Montag, 25. Juli 2011

Rendezvous mit einem Dämon

Eigentlich trau ich michs fast noch nicht, laut zu sagen. Denn wenn meine Vermutung stimmt, dann wäre das für mich schöner, als fünf Tage Halloween am Stück.
Am Wochenende waren mein Freund und ich wieder einmal unterwegs. Für die, die es nicht mitbekommen haben - ja, es gibt wieder jemand ganz Besonderen, nachdem ein erster kleinerer Versuch mit einem entsprechenden Kandidaten mehr oder weniger schmerzhaft in die Hose ging. Übung macht bekannterweise den Meister, also wieder rauf aufs Pferd. Wobei das alles nicht geplant war, aber wann ist es das schon einmal?
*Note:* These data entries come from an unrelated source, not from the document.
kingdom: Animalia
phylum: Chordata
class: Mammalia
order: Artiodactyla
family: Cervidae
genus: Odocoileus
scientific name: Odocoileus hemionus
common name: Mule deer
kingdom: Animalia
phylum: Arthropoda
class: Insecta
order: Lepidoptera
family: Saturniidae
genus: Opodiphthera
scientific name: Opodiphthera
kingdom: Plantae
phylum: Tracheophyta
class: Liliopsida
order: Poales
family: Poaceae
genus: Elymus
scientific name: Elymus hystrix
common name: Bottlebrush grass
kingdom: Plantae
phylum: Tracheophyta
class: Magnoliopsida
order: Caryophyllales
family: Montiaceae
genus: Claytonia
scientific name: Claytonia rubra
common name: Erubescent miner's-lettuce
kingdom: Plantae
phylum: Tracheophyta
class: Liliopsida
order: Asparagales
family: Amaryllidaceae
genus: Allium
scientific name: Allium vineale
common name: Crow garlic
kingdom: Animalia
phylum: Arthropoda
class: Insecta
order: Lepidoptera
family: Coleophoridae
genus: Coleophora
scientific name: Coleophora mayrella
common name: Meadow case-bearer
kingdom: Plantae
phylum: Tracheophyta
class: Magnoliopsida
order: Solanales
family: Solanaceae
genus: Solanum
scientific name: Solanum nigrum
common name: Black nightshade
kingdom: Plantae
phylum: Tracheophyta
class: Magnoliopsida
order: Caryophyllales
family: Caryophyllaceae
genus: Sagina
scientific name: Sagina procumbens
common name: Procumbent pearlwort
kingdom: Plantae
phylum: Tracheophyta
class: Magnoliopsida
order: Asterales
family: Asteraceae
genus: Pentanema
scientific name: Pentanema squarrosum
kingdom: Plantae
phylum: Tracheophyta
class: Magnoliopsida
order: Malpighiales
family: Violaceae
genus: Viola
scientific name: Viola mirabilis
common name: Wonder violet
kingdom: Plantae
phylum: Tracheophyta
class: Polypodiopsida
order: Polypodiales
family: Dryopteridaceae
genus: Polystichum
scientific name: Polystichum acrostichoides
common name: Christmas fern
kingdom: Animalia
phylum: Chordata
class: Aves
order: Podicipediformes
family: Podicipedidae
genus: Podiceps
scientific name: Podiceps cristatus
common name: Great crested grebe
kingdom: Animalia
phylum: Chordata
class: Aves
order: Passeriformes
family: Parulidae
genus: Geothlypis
Wir beide starteten also in eine Disse im Umkreis, deren Name ich aus gleich folgenden wie nachvollziehbaren Gründen nicht nennen möchte. Dort angekommen, hakte ich mich bei meinem Holden unter, denn 13 cm Absätze und Schotterparkplatz kommen zusammen ungefähr so gut wie Vanilleeis auf Pommes. Wobei, das hab ich schon mal probiert, schmeckt gar nicht schlecht, aber das ist wieder ein anderes Thema. So stolzierten wir in Gruftkleidung erhaben wie zwei Monarchen vor der Erfindung der Guillotine die Stufen zum Tanzsaal empor und drückten uns am Rand der Tanzfläche entlang nach hinten zur lokalen Getränkestation, sprich Bar. Dort angekommen und umgehend mit leckerem Gebräu versorgt, liessen wir unsere Blicke schweifen. Auf einmal fing mein Freund schallen zu lachen an, fasste sich an den Kopf und meinte, das könne wohl nicht wahr sein, da hinten im Eck sei seine Ex. Es sei angemerkt, dass beide bereits seit mehreren Jahren nicht mehr zusammen sind, dass das Ende nicht sehr schön war und beide sich seither trotz gleichem Lokalitätenrevier nie mehr begegnet sind. Doch ausgerechnet heute, in einer Disse mitten am AdW, wo mein Freund und ich miteinander weggehen, laufen wir ihr über den Weg. Natürlich war sie nicht allein, sondern hatte sich mit einigen illustren Persönlichkeiten (alias Reissäcke, denn so war deren Ausstrahlung) umgeben, auch allesamt meinem Freund bekannt. Mir war im Vorfeld schon Einiges über diese Herrschaften angetragen worden, und so entschloss ich mich, alle gepflegt zu ignorieren. Auch, wenns jetzt superarrogant klingt, der gesamte Haufen kann mir nicht mal in 100 Jahren das Wasser reichen. Unsere Ignoranz pflegend, spürten wir den ganzen Abend mindestens 5 Augenpaare auf uns ruhen, und wann immer ich mehr zufällig als absichtlich in deren Richtung blickte, huschten die Köpfe sofort in eine andere Richtung. Auf dem Weg zur Toilette vernahm mein Holder, wie sich zwei Damen aus jener Riege munter bzw. missgünstig über uns unterhielten. Schon klar, würde mir auch stinken, wenn mein Ex und seine neue Biene eine Mordsgaudi auf der Tanzfläche haben, während mein Gefährte den ganzen Abend wie ein nasser Sack in der Ecke hängt.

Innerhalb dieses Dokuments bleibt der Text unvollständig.